== Provided data

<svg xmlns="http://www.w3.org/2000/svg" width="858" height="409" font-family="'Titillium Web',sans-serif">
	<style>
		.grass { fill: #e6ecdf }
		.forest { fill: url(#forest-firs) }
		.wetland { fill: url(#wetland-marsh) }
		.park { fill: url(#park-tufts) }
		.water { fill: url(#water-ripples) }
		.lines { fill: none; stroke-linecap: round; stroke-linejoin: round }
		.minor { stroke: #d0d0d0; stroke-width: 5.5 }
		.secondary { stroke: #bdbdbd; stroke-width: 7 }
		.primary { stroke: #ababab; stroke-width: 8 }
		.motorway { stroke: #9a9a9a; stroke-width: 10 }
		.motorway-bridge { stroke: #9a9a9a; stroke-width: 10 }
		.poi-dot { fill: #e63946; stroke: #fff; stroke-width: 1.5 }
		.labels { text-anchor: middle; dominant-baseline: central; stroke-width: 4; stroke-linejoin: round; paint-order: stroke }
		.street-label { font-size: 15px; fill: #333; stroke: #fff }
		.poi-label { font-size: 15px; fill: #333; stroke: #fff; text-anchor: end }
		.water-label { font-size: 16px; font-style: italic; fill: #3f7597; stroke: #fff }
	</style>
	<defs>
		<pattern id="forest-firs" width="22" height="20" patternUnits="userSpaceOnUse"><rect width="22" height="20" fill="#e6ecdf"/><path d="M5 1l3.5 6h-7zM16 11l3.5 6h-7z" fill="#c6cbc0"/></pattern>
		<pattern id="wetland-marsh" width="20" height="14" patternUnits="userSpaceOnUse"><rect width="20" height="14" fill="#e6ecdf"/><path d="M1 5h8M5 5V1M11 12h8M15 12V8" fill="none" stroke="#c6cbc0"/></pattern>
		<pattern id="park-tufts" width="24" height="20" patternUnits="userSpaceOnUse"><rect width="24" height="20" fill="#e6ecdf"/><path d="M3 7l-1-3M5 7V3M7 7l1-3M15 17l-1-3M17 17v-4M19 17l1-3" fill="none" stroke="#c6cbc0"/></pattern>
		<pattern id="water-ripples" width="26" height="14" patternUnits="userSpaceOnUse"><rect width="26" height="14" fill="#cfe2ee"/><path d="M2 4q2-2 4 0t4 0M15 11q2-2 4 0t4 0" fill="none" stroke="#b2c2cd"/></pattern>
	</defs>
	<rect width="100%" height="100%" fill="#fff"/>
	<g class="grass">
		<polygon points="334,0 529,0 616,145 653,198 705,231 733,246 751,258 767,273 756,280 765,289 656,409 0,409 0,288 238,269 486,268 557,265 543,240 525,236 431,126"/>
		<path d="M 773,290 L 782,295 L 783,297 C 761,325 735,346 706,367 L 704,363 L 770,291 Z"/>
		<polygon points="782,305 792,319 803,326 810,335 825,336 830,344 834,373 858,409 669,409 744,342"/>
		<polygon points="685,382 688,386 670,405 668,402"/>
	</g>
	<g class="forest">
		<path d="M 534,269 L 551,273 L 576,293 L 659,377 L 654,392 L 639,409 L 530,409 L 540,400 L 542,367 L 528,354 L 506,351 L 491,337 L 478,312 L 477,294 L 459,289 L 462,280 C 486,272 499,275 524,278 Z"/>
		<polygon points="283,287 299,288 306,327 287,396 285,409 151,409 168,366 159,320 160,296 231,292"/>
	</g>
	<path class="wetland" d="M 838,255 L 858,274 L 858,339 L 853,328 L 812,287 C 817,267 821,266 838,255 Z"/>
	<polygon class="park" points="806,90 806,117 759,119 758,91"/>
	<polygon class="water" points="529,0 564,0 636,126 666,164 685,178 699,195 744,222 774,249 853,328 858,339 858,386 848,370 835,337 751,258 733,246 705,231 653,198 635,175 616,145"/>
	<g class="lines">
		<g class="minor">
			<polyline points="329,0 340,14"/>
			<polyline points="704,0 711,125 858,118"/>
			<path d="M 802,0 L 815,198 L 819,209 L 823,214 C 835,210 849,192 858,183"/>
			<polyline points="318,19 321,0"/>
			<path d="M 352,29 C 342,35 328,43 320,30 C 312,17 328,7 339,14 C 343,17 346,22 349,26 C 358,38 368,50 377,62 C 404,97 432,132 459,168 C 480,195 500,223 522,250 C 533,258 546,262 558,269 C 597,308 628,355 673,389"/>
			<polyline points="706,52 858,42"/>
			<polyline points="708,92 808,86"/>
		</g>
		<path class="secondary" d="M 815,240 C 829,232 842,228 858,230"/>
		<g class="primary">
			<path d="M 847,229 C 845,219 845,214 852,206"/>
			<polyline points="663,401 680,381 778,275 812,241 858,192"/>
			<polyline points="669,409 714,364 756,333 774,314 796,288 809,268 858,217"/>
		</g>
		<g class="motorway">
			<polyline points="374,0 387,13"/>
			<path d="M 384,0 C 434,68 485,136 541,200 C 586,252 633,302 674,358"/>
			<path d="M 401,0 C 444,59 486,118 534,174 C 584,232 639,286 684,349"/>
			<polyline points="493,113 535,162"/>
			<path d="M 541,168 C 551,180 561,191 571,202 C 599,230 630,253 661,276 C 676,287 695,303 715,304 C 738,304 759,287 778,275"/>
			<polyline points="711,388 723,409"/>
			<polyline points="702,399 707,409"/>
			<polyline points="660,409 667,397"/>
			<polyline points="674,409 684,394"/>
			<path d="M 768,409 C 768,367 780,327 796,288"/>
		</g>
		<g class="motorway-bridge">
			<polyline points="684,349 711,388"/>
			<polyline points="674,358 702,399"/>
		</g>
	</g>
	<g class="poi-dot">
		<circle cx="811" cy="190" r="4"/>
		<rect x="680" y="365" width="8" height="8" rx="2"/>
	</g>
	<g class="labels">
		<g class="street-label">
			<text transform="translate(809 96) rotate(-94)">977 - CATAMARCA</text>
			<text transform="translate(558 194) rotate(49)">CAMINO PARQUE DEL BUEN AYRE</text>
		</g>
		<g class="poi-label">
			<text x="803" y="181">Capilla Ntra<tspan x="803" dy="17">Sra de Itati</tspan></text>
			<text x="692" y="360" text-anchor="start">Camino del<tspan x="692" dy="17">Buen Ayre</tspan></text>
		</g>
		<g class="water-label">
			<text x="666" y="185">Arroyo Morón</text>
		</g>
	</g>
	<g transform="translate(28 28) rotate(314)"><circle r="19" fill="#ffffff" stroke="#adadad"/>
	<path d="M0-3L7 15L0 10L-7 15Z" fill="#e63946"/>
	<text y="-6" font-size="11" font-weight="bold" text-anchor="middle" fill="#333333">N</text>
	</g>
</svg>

====

▶ **Exercise directions**
The records above are to be set down again exactly as written.

▶ **Problem solution**
<svg xmlns="http://www.w3.org/2000/svg" width="858" height="409" font-family="'Titillium Web',sans-serif">
	<style>
		.grass { fill: #e6ecdf }
		.forest { fill: url(#forest-firs) }
		.wetland { fill: url(#wetland-marsh) }
		.park { fill: url(#park-tufts) }
		.water { fill: url(#water-ripples) }
		.lines { fill: none; stroke-linecap: round; stroke-linejoin: round }
		.minor { stroke: #d0d0d0; stroke-width: 5.5 }
		.secondary { stroke: #bdbdbd; stroke-width: 7 }
		.primary { stroke: #ababab; stroke-width: 8 }
		.motorway { stroke: #9a9a9a; stroke-width: 10 }
		.motorway-bridge { stroke: #9a9a9a; stroke-width: 10 }
		.poi-dot { fill: #e63946; stroke: #fff; stroke-width: 1.5 }
		.labels { text-anchor: middle; dominant-baseline: central; stroke-width: 4; stroke-linejoin: round; paint-order: stroke }
		.street-label { font-size: 15px; fill: #333; stroke: #fff }
		.poi-label { font-size: 15px; fill: #333; stroke: #fff; text-anchor: end }
		.water-label { font-size: 16px; font-style: italic; fill: #3f7597; stroke: #fff }
	</style>
	<defs>
		<pattern id="forest-firs" width="22" height="20" patternUnits="userSpaceOnUse"><rect width="22" height="20" fill="#e6ecdf"/><path d="M5 1l3.5 6h-7zM16 11l3.5 6h-7z" fill="#c6cbc0"/></pattern>
		<pattern id="wetland-marsh" width="20" height="14" patternUnits="userSpaceOnUse"><rect width="20" height="14" fill="#e6ecdf"/><path d="M1 5h8M5 5V1M11 12h8M15 12V8" fill="none" stroke="#c6cbc0"/></pattern>
		<pattern id="park-tufts" width="24" height="20" patternUnits="userSpaceOnUse"><rect width="24" height="20" fill="#e6ecdf"/><path d="M3 7l-1-3M5 7V3M7 7l1-3M15 17l-1-3M17 17v-4M19 17l1-3" fill="none" stroke="#c6cbc0"/></pattern>
		<pattern id="water-ripples" width="26" height="14" patternUnits="userSpaceOnUse"><rect width="26" height="14" fill="#cfe2ee"/><path d="M2 4q2-2 4 0t4 0M15 11q2-2 4 0t4 0" fill="none" stroke="#b2c2cd"/></pattern>
	</defs>
	<rect width="100%" height="100%" fill="#fff"/>
	<g class="grass">
		<polygon points="334,0 529,0 616,145 653,198 705,231 733,246 751,258 767,273 756,280 765,289 656,409 0,409 0,288 238,269 486,268 557,265 543,240 525,236 431,126"/>
		<path d="M 773,290 L 782,295 L 783,297 C 761,325 735,346 706,367 L 704,363 L 770,291 Z"/>
		<polygon points="782,305 792,319 803,326 810,335 825,336 830,344 834,373 858,409 669,409 744,342"/>
		<polygon points="685,382 688,386 670,405 668,402"/>
	</g>
	<g class="forest">
		<path d="M 534,269 L 551,273 L 576,293 L 659,377 L 654,392 L 639,409 L 530,409 L 540,400 L 542,367 L 528,354 L 506,351 L 491,337 L 478,312 L 477,294 L 459,289 L 462,280 C 486,272 499,275 524,278 Z"/>
		<polygon points="283,287 299,288 306,327 287,396 285,409 151,409 168,366 159,320 160,296 231,292"/>
	</g>
	<path class="wetland" d="M 838,255 L 858,274 L 858,339 L 853,328 L 812,287 C 817,267 821,266 838,255 Z"/>
	<polygon class="park" points="806,90 806,117 759,119 758,91"/>
	<polygon class="water" points="529,0 564,0 636,126 666,164 685,178 699,195 744,222 774,249 853,328 858,339 858,386 848,370 835,337 751,258 733,246 705,231 653,198 635,175 616,145"/>
	<g class="lines">
		<g class="minor">
			<polyline points="329,0 340,14"/>
			<polyline points="704,0 711,125 858,118"/>
			<path d="M 802,0 L 815,198 L 819,209 L 823,214 C 835,210 849,192 858,183"/>
			<polyline points="318,19 321,0"/>
			<path d="M 352,29 C 342,35 328,43 320,30 C 312,17 328,7 339,14 C 343,17 346,22 349,26 C 358,38 368,50 377,62 C 404,97 432,132 459,168 C 480,195 500,223 522,250 C 533,258 546,262 558,269 C 597,308 628,355 673,389"/>
			<polyline points="706,52 858,42"/>
			<polyline points="708,92 808,86"/>
		</g>
		<path class="secondary" d="M 815,240 C 829,232 842,228 858,230"/>
		<g class="primary">
			<path d="M 847,229 C 845,219 845,214 852,206"/>
			<polyline points="663,401 680,381 778,275 812,241 858,192"/>
			<polyline points="669,409 714,364 756,333 774,314 796,288 809,268 858,217"/>
		</g>
		<g class="motorway">
			<polyline points="374,0 387,13"/>
			<path d="M 384,0 C 434,68 485,136 541,200 C 586,252 633,302 674,358"/>
			<path d="M 401,0 C 444,59 486,118 534,174 C 584,232 639,286 684,349"/>
			<polyline points="493,113 535,162"/>
			<path d="M 541,168 C 551,180 561,191 571,202 C 599,230 630,253 661,276 C 676,287 695,303 715,304 C 738,304 759,287 778,275"/>
			<polyline points="711,388 723,409"/>
			<polyline points="702,399 707,409"/>
			<polyline points="660,409 667,397"/>
			<polyline points="674,409 684,394"/>
			<path d="M 768,409 C 768,367 780,327 796,288"/>
		</g>
		<g class="motorway-bridge">
			<polyline points="684,349 711,388"/>
			<polyline points="674,358 702,399"/>
		</g>
	</g>
	<g class="poi-dot">
		<circle cx="811" cy="190" r="4"/>
		<rect x="680" y="365" width="8" height="8" rx="2"/>
	</g>
	<g class="labels">
		<g class="street-label">
			<text transform="translate(809 96) rotate(-94)">977 - CATAMARCA</text>
			<text transform="translate(558 194) rotate(49)">CAMINO PARQUE DEL BUEN AYRE</text>
		</g>
		<g class="poi-label">
			<text x="803" y="181">Capilla Ntra<tspan x="803" dy="17">Sra de Itati</tspan></text>
			<text x="692" y="360" text-anchor="start">Camino del<tspan x="692" dy="17">Buen Ayre</tspan></text>
		</g>
		<g class="water-label">
			<text x="666" y="185">Arroyo Morón</text>
		</g>
	</g>
	<g transform="translate(28 28) rotate(314)"><circle r="19" fill="#ffffff" stroke="#adadad"/>
	<path d="M0-3L7 15L0 10L-7 15Z" fill="#e63946"/>
	<text y="-6" font-size="11" font-weight="bold" text-anchor="middle" fill="#333333">N</text>
	</g>
</svg>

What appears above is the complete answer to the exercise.